> [INPUT DATA]

========================

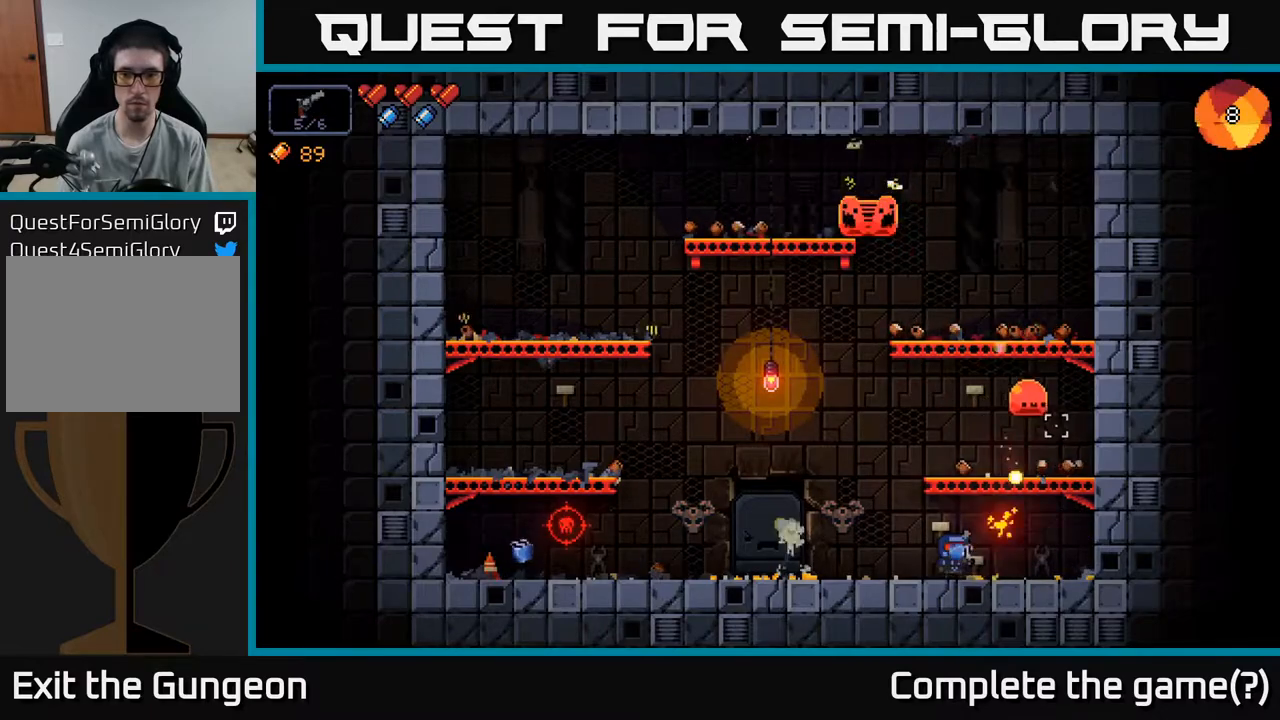
{"buttons": ["R2"], "left_stick": "center", "right_stick": "up-right", "events": []}
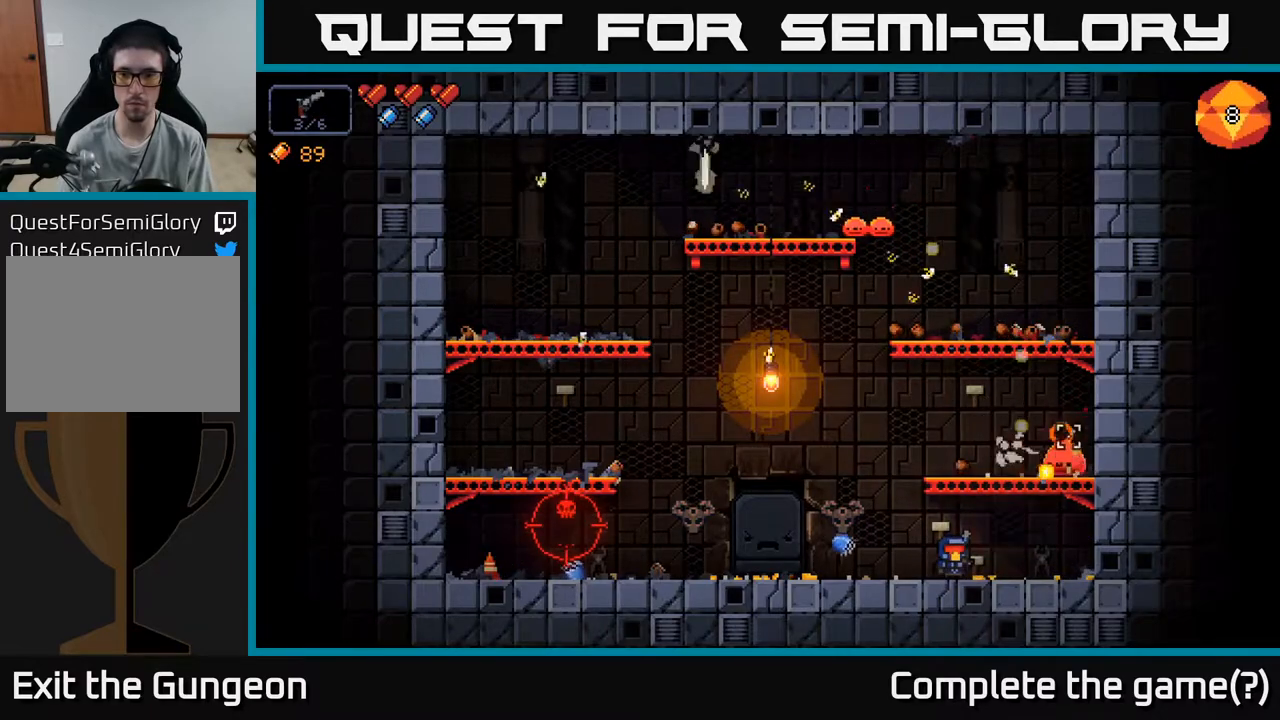
{"buttons": ["R2"], "left_stick": "left", "right_stick": "up", "events": [[50, "left_stick", "left"], [100, "R2", "up"], [417, "right_stick", "up"], [483, "R2", "down"]]}
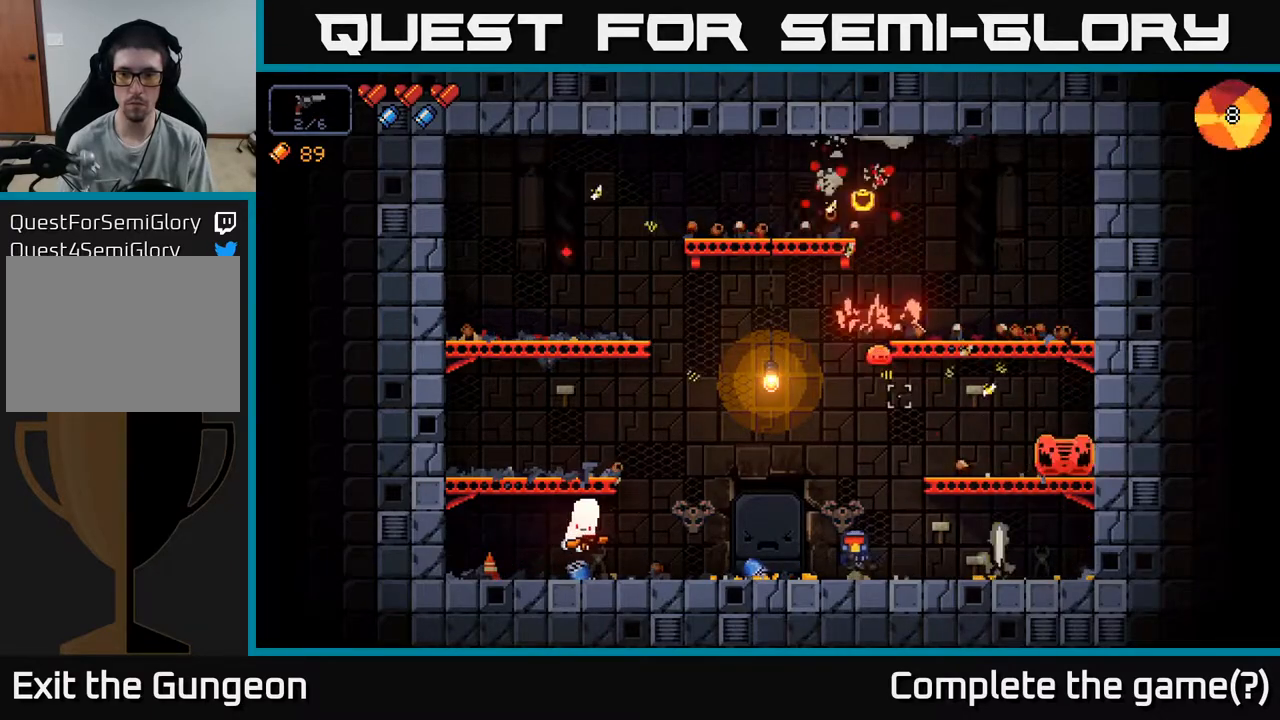
{"buttons": [], "left_stick": "center", "right_stick": "center", "events": [[100, "left_stick", "center"], [233, "left_stick", "left"], [283, "R2", "up"], [333, "right_stick", "right"], [433, "left_stick", "center"], [500, "right_stick", "center"]]}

========================

> [WHAT IS BEING ASKED]
From the material above, print everything exactly except the pictures.

> [WRITTEN ANSWER]
{"buttons": ["R2"], "left_stick": "center", "right_stick": "up-right", "events": []}
{"buttons": ["R2"], "left_stick": "left", "right_stick": "up", "events": [[50, "left_stick", "left"], [100, "R2", "up"], [417, "right_stick", "up"], [483, "R2", "down"]]}
{"buttons": [], "left_stick": "center", "right_stick": "center", "events": [[100, "left_stick", "center"], [233, "left_stick", "left"], [283, "R2", "up"], [333, "right_stick", "right"], [433, "left_stick", "center"], [500, "right_stick", "center"]]}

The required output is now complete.